Si vous souffrez d'insomnie chronique, passer une nuit dans un laboratoire du sommeil pourrait révéler la cause de vos troubles et ouvrir la voie à un traitement adapté.
Imaginez-vous dans un laboratoire clinique, entouré de spécialistes. Un technicien vous installe confortablement dans une chambre privée, fixe des électrodes sur votre tête et votre corps pour monitorer votre sommeil. « Pouvez-vous lire dans mes rêves ? » demandez-vous en plaisantant. Il sourit et répond : « Essayez simplement de dormir », avant d'éteindre la lumière.
Cette scène n'est pas un rêve : c'est le quotidien dans l'un des 100 laboratoires du sommeil au Canada. Voici le récit de deux expériences personnelles, la mienne et celle de mon amie Nikki, coordonnatrice de production télévisuelle de 29 ans.

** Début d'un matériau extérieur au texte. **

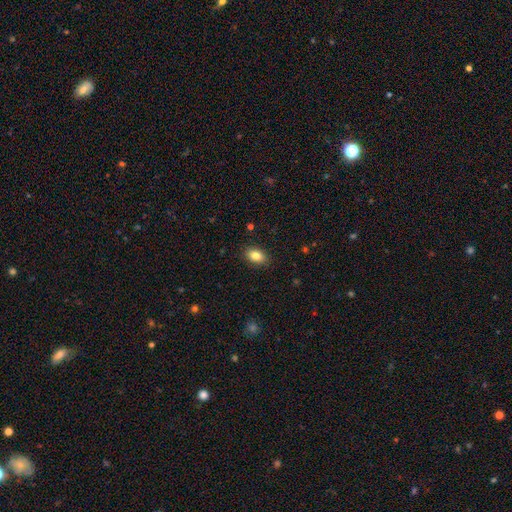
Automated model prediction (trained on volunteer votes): This appears to be a smooth galaxy with no disk features (84%) that is in between round and cigar-shaped (87%). Merging: none (88%).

Nikki est insomniaque depuis le lycée : « Je m'allonge et j'attends, fixant sans fin mon réveil. » Pour ma part, écrivain freelance de 28 ans, mon horaire irrégulier me prive de sommeil réparateur, causant fatigue et maux de tête chroniques.

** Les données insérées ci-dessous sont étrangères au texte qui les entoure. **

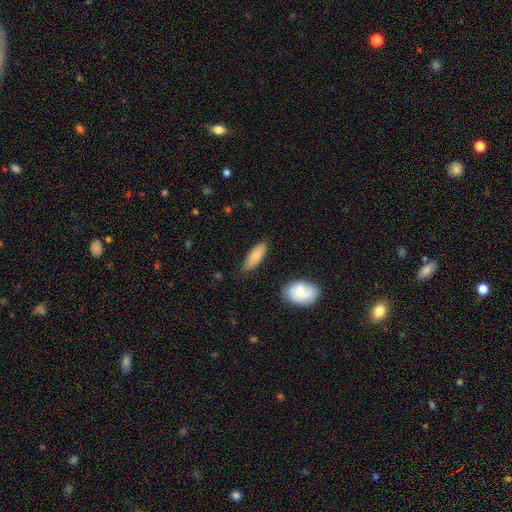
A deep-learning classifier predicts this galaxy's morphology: Smooth or featured: smooth — 76% (featured or disk — 18%)
How rounded: in between — 67% (cigar-shaped — 31%)
Merging: none — 79% (minor disturbance — 15%)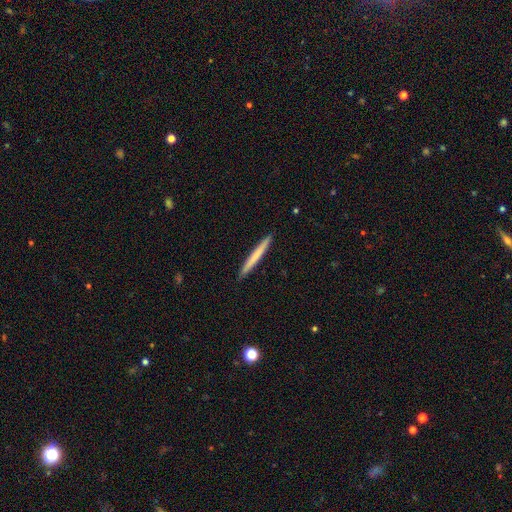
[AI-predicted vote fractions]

Parmi les cinq millions de Canadiens souffrant de troubles du sommeil, seuls deux profils consultent ces centres, selon le Dr Charles Samuels, directeur médical du Centre de Calgary sur le sommeil et la performance humaine : « Les désespérés qui supplient d'être reçus, et ceux terrifiés à l'idée d'y aller. » Nikki appartient au premier groupe ; je faisais partie du second, reportant deux fois mon rendez-vous par anxiété.
Les laboratoires ont des listes d'attente longues en raison de leur nombre limité. Dans certaines provinces, les services sont partagés entre hôpitaux et centres communautaires. Les évaluations hospitalières sont gratuites (couvertes par le régime public) ; en centre privé, une partie peut être remboursée par l'assurance.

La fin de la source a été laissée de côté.